Whether any of the following are real is open to speculation. But the folklorists who have made it into fenspace or who have taken up the field of study after arriving here take pains to remind us that there is almost always a seed of truth at the center of every myth. And when something as borderline magical as handwavium is concerned, that seed of truth may well be the size of a coconut. As the Wizards and Technomages have so clearly demonstrated time and again, Clarke's Third Law may as well be a law of nature in Fenspace, and that makes it all but impossible to dismiss any of the tales below as anything more than "unlikely".

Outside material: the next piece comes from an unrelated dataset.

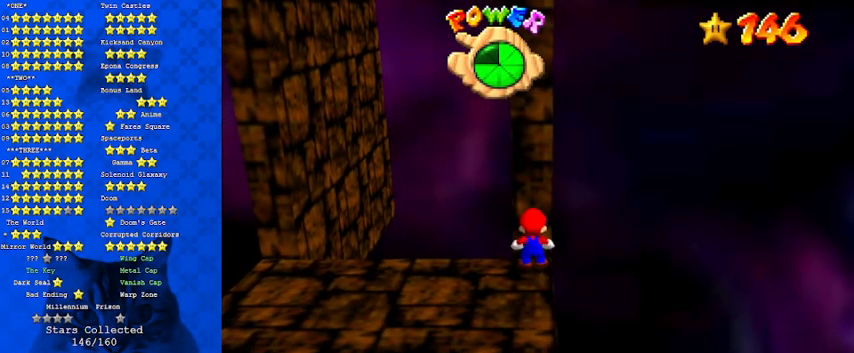
{"keys": [], "events": []}
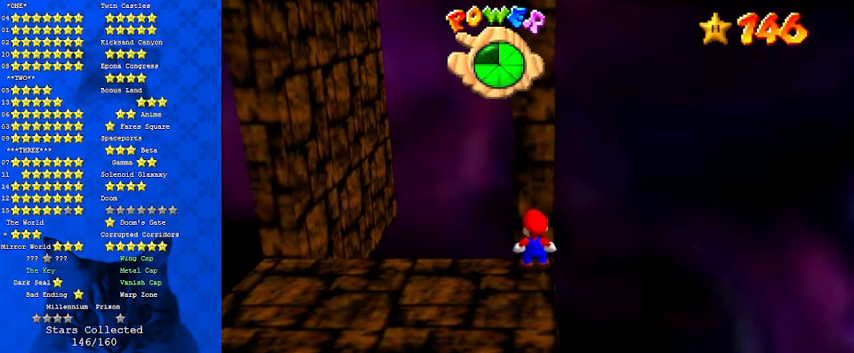
{"keys": ["left"], "events": [[333, "left", "down"]]}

However, it does go without saying that no conclusive evidence of the existence of any of the following has hit the Interwave, and until it does, they will remain nothing more than fanciful stories.

Berserkers

Named for the monstrous robotic planet-killers from the works of Fred Saberhagen, their Fenspace equivalents are reputedly much smaller but no less coldblooded and destructive. The least reliable accounts tell of immense craft that could threaten a midsized asteroid or the Grover's Corners, but most who claim to have seen a berserker describe something substantially smaller, barely large enough to devour a 'waved 18-wheeler. There is also, predictably, some disagreement on their number, with quantities claimed ranging from one to hundreds.

Those who lend credence to reports of berserkers speculate that they are Boskonian doomsday weapon(s) and worry that they may be Von Neumann machines, out of their creators' control, or both.

Predictably, Trekkies who believe that berserkers exist call them "Doomsday Machines".

Carmen Miranda's Ghost

Most old-time Fen, and more than a few of the younger generation, know that Carmen Miranda's Ghost Is Haunting Space Station Three. Signs of this haunting include rumba music and random fresh fruit where there should be neither of these things. But there's great dissent on exactly which station is Space Station Three.

A few die-hard Fen go back to the beginning, numbering Skylab as Space Station One, Mir as Space Station Two, and the International Space Station as Space Station Three[1]. However, the ISS has never reported any fruit or unexplained music, and NASA's near-constant audio and video feeds from the ISS would make it difficult to cover up anything of the sort there.

Some Fen list only the oldest stations still in existence when trying to figure out which station Carmen Miranda's ghost is haunting. They list the ISS as Space Station One, Starbase 1 as Space Station Two, and New Yavin as Space Station Three. The Warsies categorically deny the presence of any supernatural forces (other than The Force) on their first habitat... but nobody has been allowed to go in and look.

Another popular view is that only handwaved stations should be on the list. The Fen who hold this view consider Starbase 1 to be Space Station One, New Yavin to be Space Station Two, and Stellvia to be Space Station Three. When asked, the Stellvians point to their contract with Babylon .5 to supply fresh fruit and their own Wonderland Farm, saying that's proof enough it doesn't magically appear on their station. True believers point out that Carmen Miranda's ghost wouldn't be able to supply all the fruit that Stellvia needs, and refuse to budge.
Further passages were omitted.